There are many concerns about electronic cigarettes, especially when it comes to vaping by young people. However, new evidence suggests that e-cigarettes can be a useful tool to quit smoking. Researchers at the Moffitt Cancer Center’s Tobacco Research and Intervention Program wanted to build on this evidence by testing whether it could help dual users, people who use both combustible cigarettes and e-cigarettes. , to quit smoking.

In a new article published in Lancet Public Health, they report the results of a one-of-a-kind national study evaluating a targeted intervention to transform dual-user e-cigarettes from a product that could maintain smoking into a tool that can be used to help quit smoking.

An estimated 8 million adults in the United States use e-cigarettes, often for the purpose of quitting or reducing smoking.
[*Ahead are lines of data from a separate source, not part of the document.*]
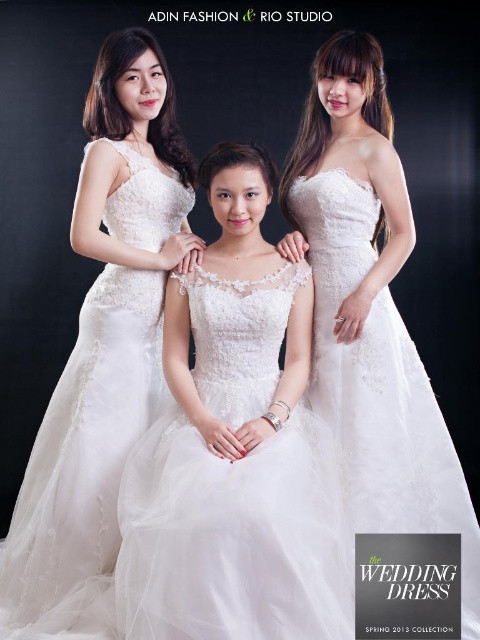
Question: Which of these objects is positioned closest to the white lace dress at upper right?

Choices:
 (A) white lace dress at center
 (B) lace fabric wedding dress at center

Answer: (A)

Question: Does white lace dress at center appear under white lace dress at upper right?

Choices:
 (A) yes
 (B) no

Answer: (A)

Question: Can you confirm if white lace dress at center is smaller than white lace dress at upper right?

Choices:
 (A) no
 (B) yes

Answer: (A)

Question: Which object is farther from the camera taking this photo?

Choices:
 (A) lace fabric wedding dress at center
 (B) white lace dress at center

Answer: (A)

Question: Is white lace dress at center to the right of lace fabric wedding dress at center from the viewer's perspective?

Choices:
 (A) yes
 (B) no

Answer: (A)

Question: Estimate the real-world distances between objects in this image. Which object is farther from the white lace dress at center?

Choices:
 (A) white lace dress at upper right
 (B) lace fabric wedding dress at center

Answer: (B)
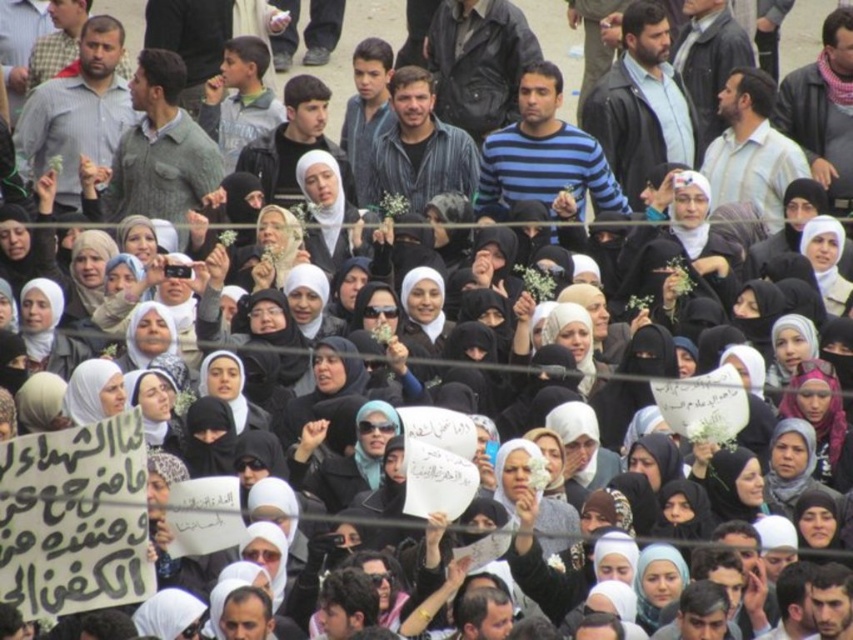
Question: Does white fabric headscarf at lower left have a smaller size compared to white fabric headscarf at center?

Choices:
 (A) no
 (B) yes

Answer: (A)

Question: Considering the relative positions of white fabric headscarf at center and matte black hijab at center in the image provided, where is white fabric headscarf at center located with respect to matte black hijab at center?

Choices:
 (A) below
 (B) above

Answer: (B)

Question: Does white fabric headscarf at lower left have a lesser width compared to matte black hijab at center?

Choices:
 (A) no
 (B) yes

Answer: (A)

Question: Which point is closer to the camera taking this photo?

Choices:
 (A) (50, 339)
 (B) (276, 243)

Answer: (A)

Question: Among these points, which one is farthest from the camera?

Choices:
 (A) (265, 288)
 (B) (241, 380)
 (C) (39, 332)

Answer: (A)

Question: Which point is farther from the camera taking this photo?

Choices:
 (A) (235, 372)
 (B) (282, 228)

Answer: (B)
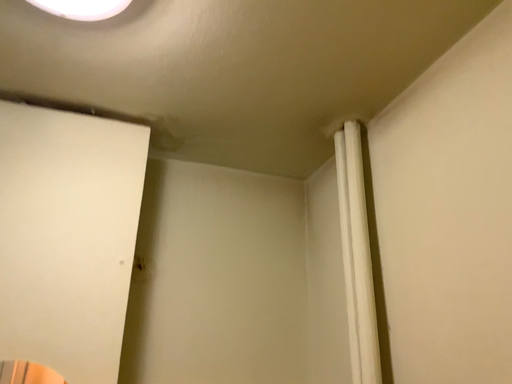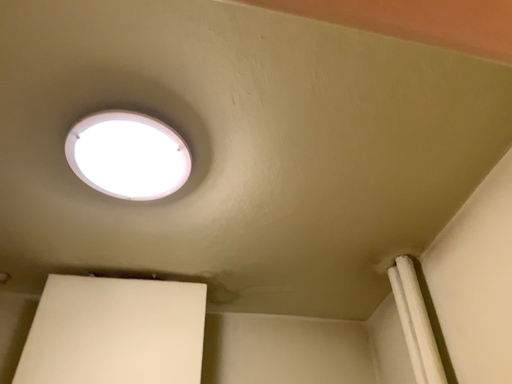
Question: Which way did the camera rotate in the video?

Choices:
 (A) rotated left
 (B) rotated right

Answer: (A)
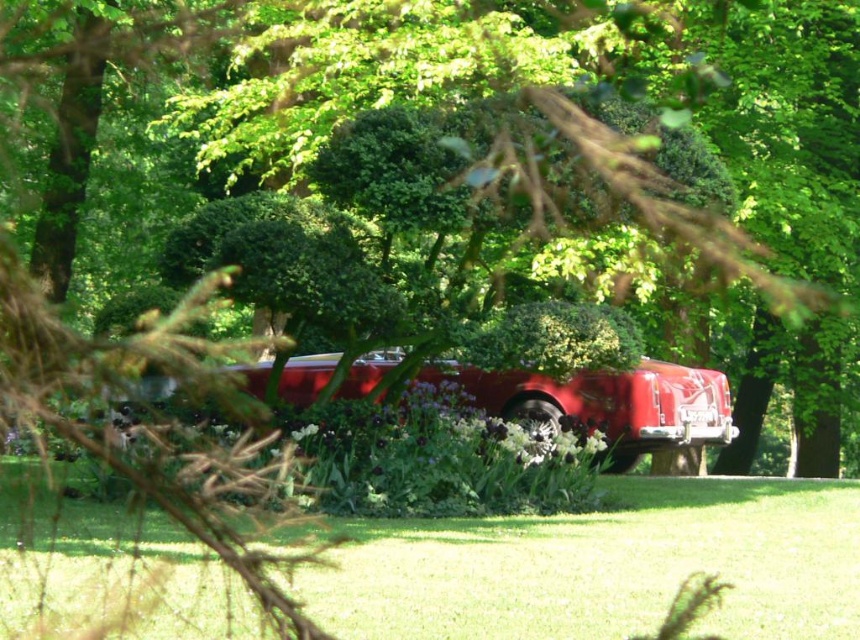
Which is behind, point (410, 566) or point (613, 426)?

The point (613, 426) is behind.

Is point (602, 566) farther from viewer compared to point (699, 412)?

No, (602, 566) is in front of (699, 412).

I want to click on green grass at lower center, so click(603, 564).

Is glossy red car at center positioned before green leafy bush at center?

No, glossy red car at center is further to the viewer.

Where is `glossy red car at center`? glossy red car at center is located at coordinates (605, 403).

Does green leafy tree at center have a larger size compared to glossy red car at center?

Yes.

Which is more to the right, green leafy tree at center or glossy red car at center?

glossy red car at center

Which is in front, point (64, 8) or point (484, 388)?

Point (64, 8) is more forward.

Find the location of a particular element. The image size is (860, 640). green leafy tree at center is located at coordinates (602, 188).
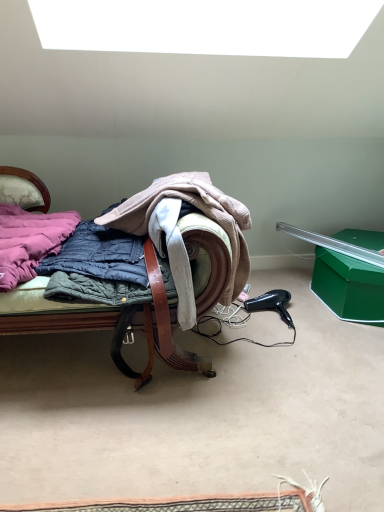
Where is `unoccupied area in front of black plastic hair dryer at lower right`? unoccupied area in front of black plastic hair dryer at lower right is located at coordinates (294, 340).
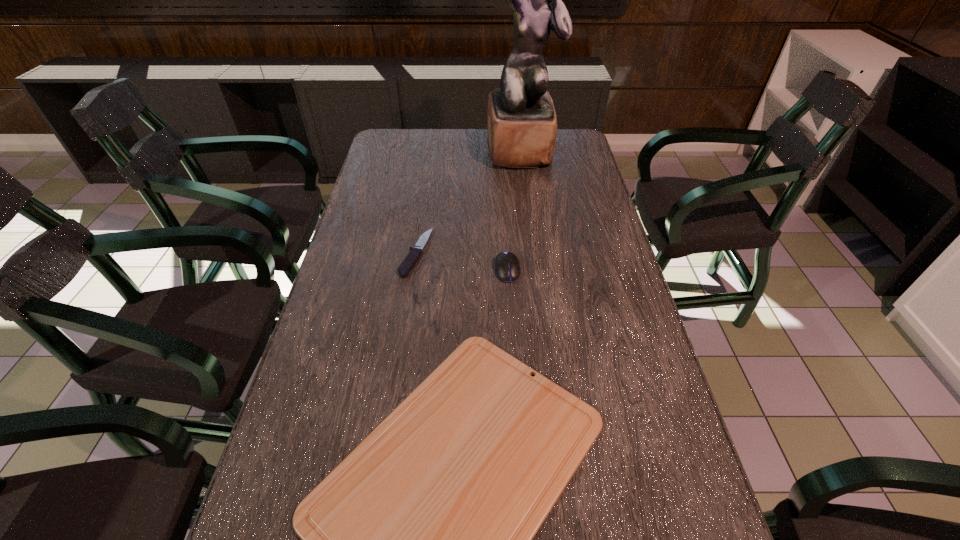
Find the location of a particular element. vacant region that satisfies the following two spatial constraints: 1. on the front side of the computer mouse; 2. on the right side of the steak knife is located at coordinates (414, 270).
Almost 41% are dual users, a practice that maintains, and in some cases could increase, both nicotine addiction and exposure to toxins.

We were concerned that smokers who started vaping to quit smoking often ended up using both products. This prompted our team to develop an easy-to-distribute intervention that could improve the smoking cessation efforts of dual users and maintain smoking abstinence. “

Thomas Brandon, Ph.D., Chairman of the Health Outcomes & Behavior Department and Director of the Tobacco Research and Intervention Program, Moffitt Cancer Center

The research team, which included collaborators from Virginia Commonwealth University; Eastern Virginia School of Medicine; and the University of Auckland, New Zealand, interviewed vapers who were and could not quit smoking. Based on what they learned, they developed a series of “If You Vape” booklets that include smoking cessation tips specially designed for dual users.

To test their intervention, Moffitt’s team launched a nationwide trial with nearly 2,900 dual users. The participants were randomly divided into three groups: an evaluation group receiving no intervention, a generic support group receiving standard smoking cessation materials and the targeted intervention group receiving the new “If You Vape” booklets. Participants completed surveys every three months for two years to report their current smoking and vaping.

The results showed that the targeted intervention produced smoking abstinence rates about 5-10 percentage points higher than the assessment group over the 18 months of treatment. The generic intervention produced abstinence rates between the other two arms. The researchers noted that while those who reported little or no addiction to combustible cigarettes had better overall success in quitting, the more addicted smokers benefited the most from the new intervention. For example, among addicted smokers who received the booklets, about 20% had quit after six months, compared to 13% of those in the evaluation group.

“Our study indicates that dual users could benefit from specific interventions that benefit from their continued use of electronic cigarettes, which in turn could increase the public health potential of electronic cigarettes,” Brandon said. “I think it’s important to note that while our documents didn’t endorse initiation of vaping, neither did they demonize use. We treated vapers with respect and passed on information to help them achieve their goal of quitting smoking. “

Although the booklets suggest that participants might consider giving up all nicotine, the researchers found no difference in vaping between the groups.

The research team wants to expand its efforts to include testing alternative intervention modalities such as a mobile app, improving long-term smoking cessation, and testing the intervention in a clinical setting.


Journal reference:

Martinez, U., et al. (2021) Targeted smoking cessation for dual fuel and electronic cigarette users: a randomized controlled trial. Lancet Public Health.